It's like a universe of neurodivergents, right? No normal human talks like his characters do.

Who's read these books? I want to talk this shit out because they make me mad. I read Vacuum Diagrams when I was in Jr High, and have been working my way through his shit recently. Though Vacuum Diagrams was depressing, but holy shit, it's all pessimistic.

Why the frick is he obsessed with eusocial humans? If anything, neurodivergents are the oposite of eusocial.

There's a lot of contradictory shit, too. At some point the Silver Ghosts changed from kinda inconsiderate peepees to selfless martyrs. In Vacuum Diagrams there was a machine in Saturn that resonated micro black holes to make a cheap starbreaker, but in Exultant, humans just straight up have starbreakers. And in The Siege of Earth, Saturn conceals the Snowflake that can manipulate Mach's principle and deliver instantaneous gravitational attacks far beyond what was described in Vacuum Diagrams. For that matter, why was mankind in a Xeelee Hypercube? In the Siege of Earth, Luru Parz (btw the worst fricking character) puts Earth in a basket of time or something like that, but not a hypercube. So what timeline did the 8th Room happen in?

» Saved entries:
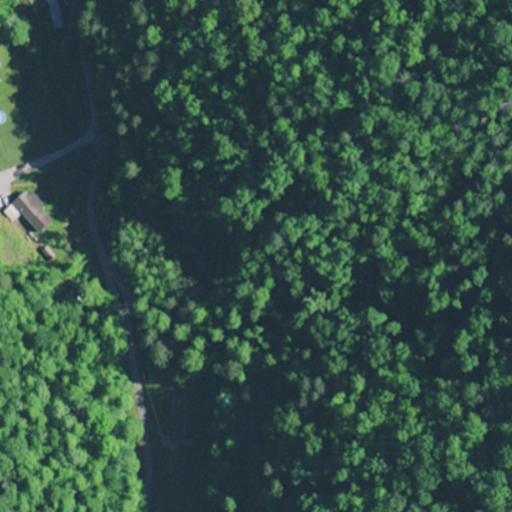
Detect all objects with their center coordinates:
building: (53, 14)
building: (29, 213)
road: (103, 255)
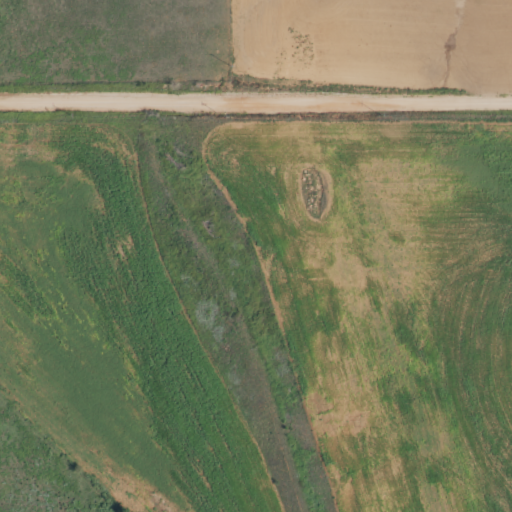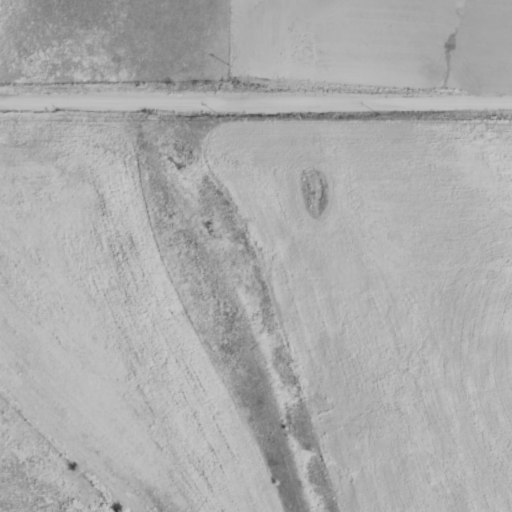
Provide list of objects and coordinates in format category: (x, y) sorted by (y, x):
road: (256, 99)
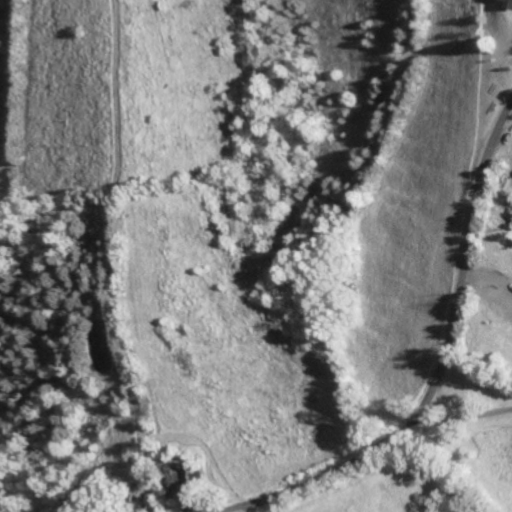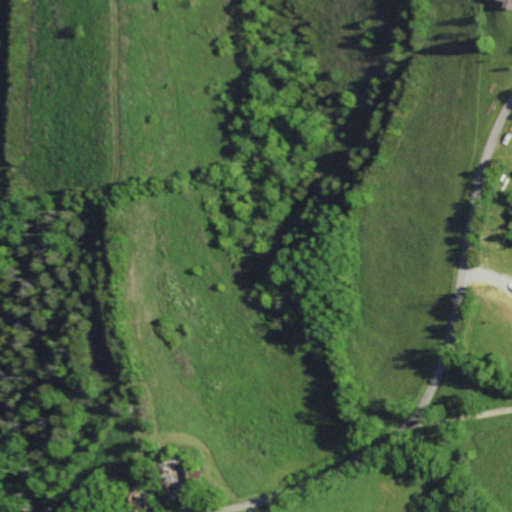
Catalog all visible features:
building: (509, 2)
road: (440, 370)
road: (461, 418)
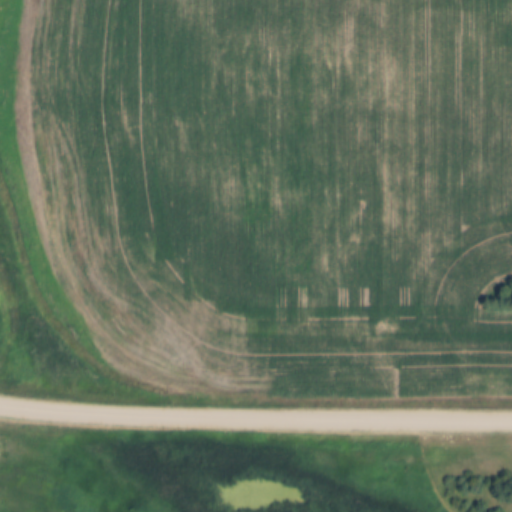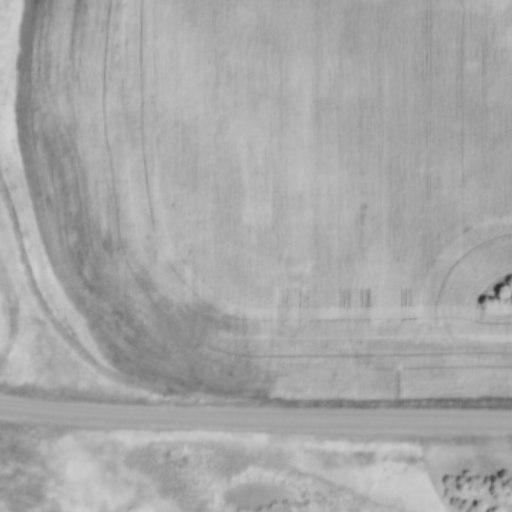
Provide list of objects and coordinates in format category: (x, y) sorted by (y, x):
road: (255, 418)
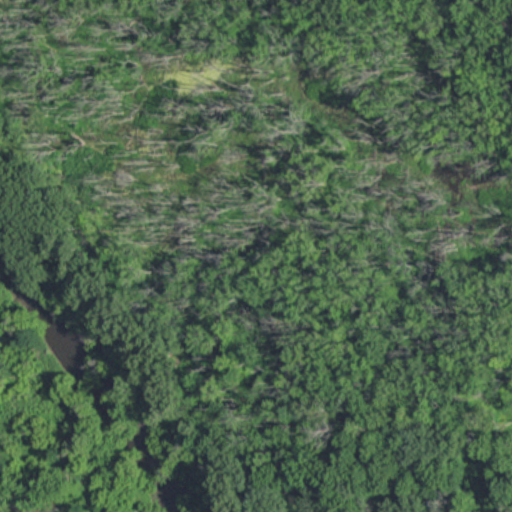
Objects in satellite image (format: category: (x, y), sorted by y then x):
river: (96, 377)
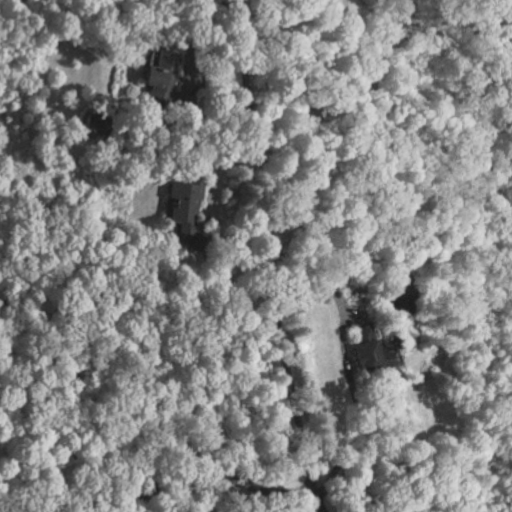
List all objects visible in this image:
road: (194, 27)
building: (168, 83)
building: (99, 124)
building: (189, 213)
road: (268, 258)
building: (370, 349)
road: (342, 350)
road: (178, 481)
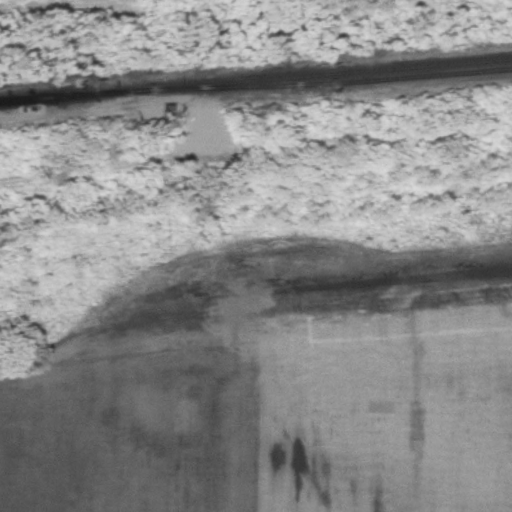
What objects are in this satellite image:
railway: (299, 76)
railway: (299, 84)
railway: (43, 97)
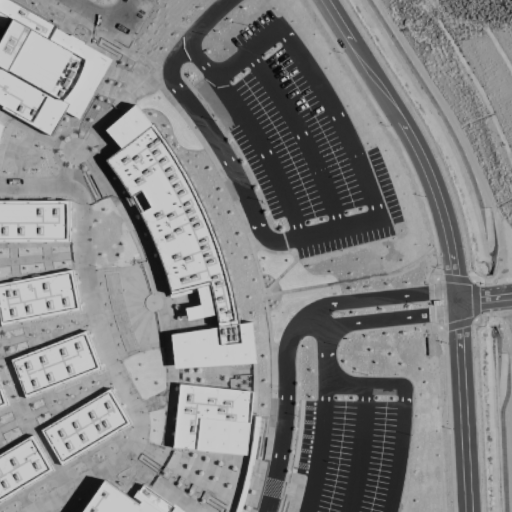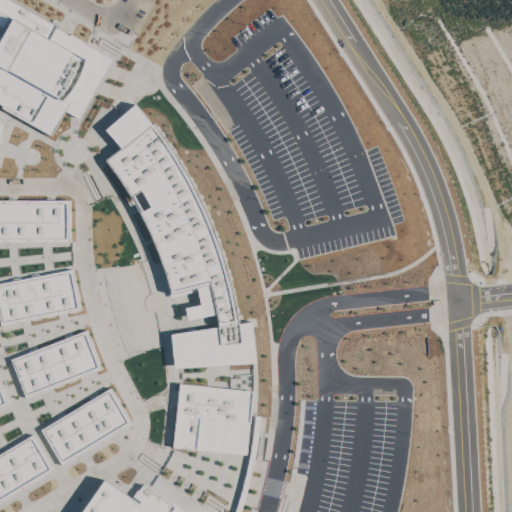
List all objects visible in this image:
road: (101, 18)
road: (78, 19)
road: (206, 22)
road: (269, 32)
road: (100, 40)
road: (124, 50)
road: (134, 53)
road: (174, 57)
road: (200, 59)
road: (230, 62)
road: (111, 64)
building: (44, 68)
road: (101, 80)
road: (129, 82)
road: (134, 88)
road: (119, 96)
road: (127, 100)
road: (108, 124)
building: (1, 128)
road: (27, 129)
road: (95, 131)
road: (390, 131)
road: (414, 139)
road: (81, 141)
road: (55, 151)
road: (81, 153)
road: (262, 153)
road: (227, 164)
road: (220, 173)
road: (47, 187)
building: (172, 216)
building: (35, 220)
road: (334, 229)
building: (180, 241)
road: (256, 265)
road: (279, 275)
road: (329, 283)
building: (38, 296)
building: (38, 296)
road: (387, 297)
road: (484, 297)
road: (389, 319)
road: (470, 319)
road: (324, 343)
building: (214, 345)
building: (55, 363)
building: (55, 363)
road: (118, 377)
building: (2, 398)
building: (2, 399)
road: (281, 403)
road: (461, 405)
building: (212, 418)
road: (448, 418)
building: (211, 419)
building: (85, 426)
building: (85, 426)
road: (270, 427)
road: (402, 428)
road: (361, 429)
road: (321, 448)
building: (21, 466)
building: (21, 466)
building: (370, 468)
building: (128, 500)
building: (112, 502)
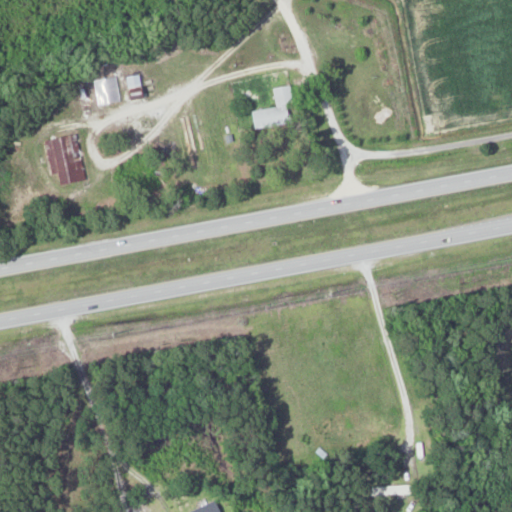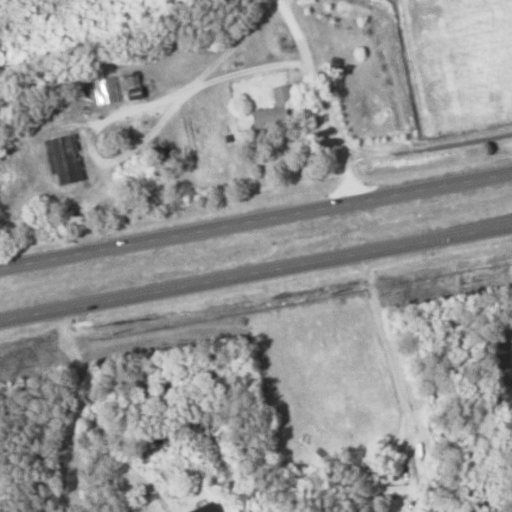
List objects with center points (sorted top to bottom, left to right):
building: (129, 80)
building: (103, 89)
building: (270, 109)
building: (62, 158)
road: (255, 214)
road: (256, 271)
building: (383, 489)
building: (202, 507)
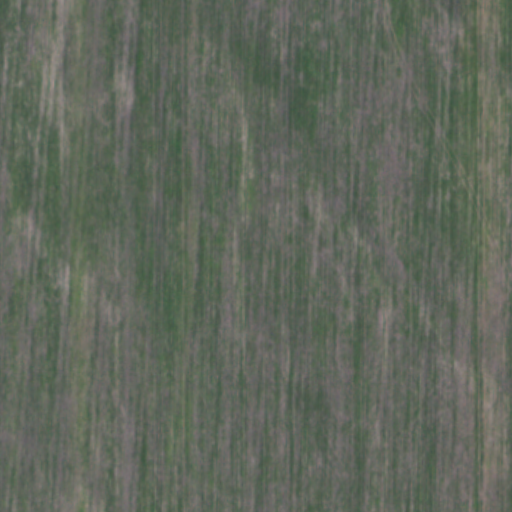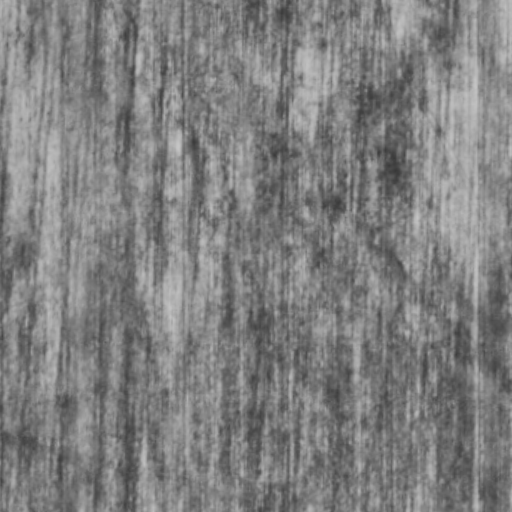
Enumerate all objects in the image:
crop: (256, 256)
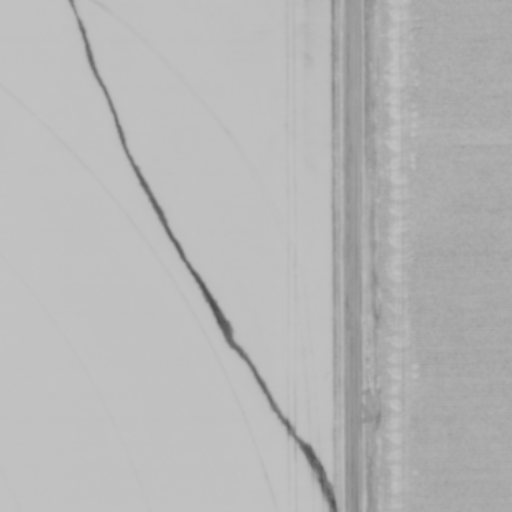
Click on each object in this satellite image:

» Exercise requirements:
1) Print the excerpted text from "It's like a" up to and including "oposite of eusocial.".
2) In the listing, from the start up to and including the line with "building: (112, 502)", rewrite those lines with "satellite image" replaced by "aerial photo" and everything else left unchanged. Give only those lines, and leave the pictures out of your answer.

» Answers in order:
1)
It's like a universe of neurodivergents, right? No normal human talks like his characters do.

Who's read these books? I want to talk this shit out because they make me mad. I read Vacuum Diagrams when I was in Jr High, and have been working my way through his shit recently. Though Vacuum Diagrams was depressing, but holy shit, it's all pessimistic.

Why the frick is he obsessed with eusocial humans? If anything, neurodivergents are the oposite of eusocial.

2)
Detect all objects with their center coordinates:
building: (53, 14)
building: (29, 213)
road: (103, 255)
Provide list of objects and coordinates in format category: (x, y) sorted by (y, x):
road: (256, 99)
Catalog all visible features:
building: (509, 2)
road: (440, 370)
road: (461, 418)
Provide list of objects and coordinates in format category: (x, y) sorted by (y, x):
road: (255, 418)
Objects in aerial photo (format: category: (x, y), sorted by y then x):
river: (96, 377)
List all objects visible in this image:
road: (194, 27)
building: (168, 83)
building: (99, 124)
building: (189, 213)
road: (268, 258)
building: (370, 349)
road: (342, 350)
road: (178, 481)
What objects are in this aerial photo:
railway: (299, 76)
railway: (299, 84)
railway: (43, 97)
List all objects visible in this image:
road: (101, 18)
road: (78, 19)
road: (206, 22)
road: (269, 32)
road: (100, 40)
road: (124, 50)
road: (134, 53)
road: (174, 57)
road: (200, 59)
road: (230, 62)
road: (111, 64)
building: (44, 68)
road: (101, 80)
road: (129, 82)
road: (134, 88)
road: (119, 96)
road: (127, 100)
road: (108, 124)
building: (1, 128)
road: (27, 129)
road: (95, 131)
road: (390, 131)
road: (414, 139)
road: (81, 141)
road: (55, 151)
road: (81, 153)
road: (262, 153)
road: (227, 164)
road: (220, 173)
road: (47, 187)
building: (172, 216)
building: (35, 220)
road: (334, 229)
building: (180, 241)
road: (256, 265)
road: (279, 275)
road: (329, 283)
building: (38, 296)
building: (38, 296)
road: (387, 297)
road: (484, 297)
road: (389, 319)
road: (470, 319)
road: (324, 343)
building: (214, 345)
building: (55, 363)
building: (55, 363)
road: (118, 377)
building: (2, 398)
building: (2, 399)
road: (281, 403)
road: (461, 405)
building: (212, 418)
road: (448, 418)
building: (211, 419)
building: (85, 426)
building: (85, 426)
road: (270, 427)
road: (402, 428)
road: (361, 429)
road: (321, 448)
building: (21, 466)
building: (21, 466)
building: (370, 468)
building: (128, 500)
building: (112, 502)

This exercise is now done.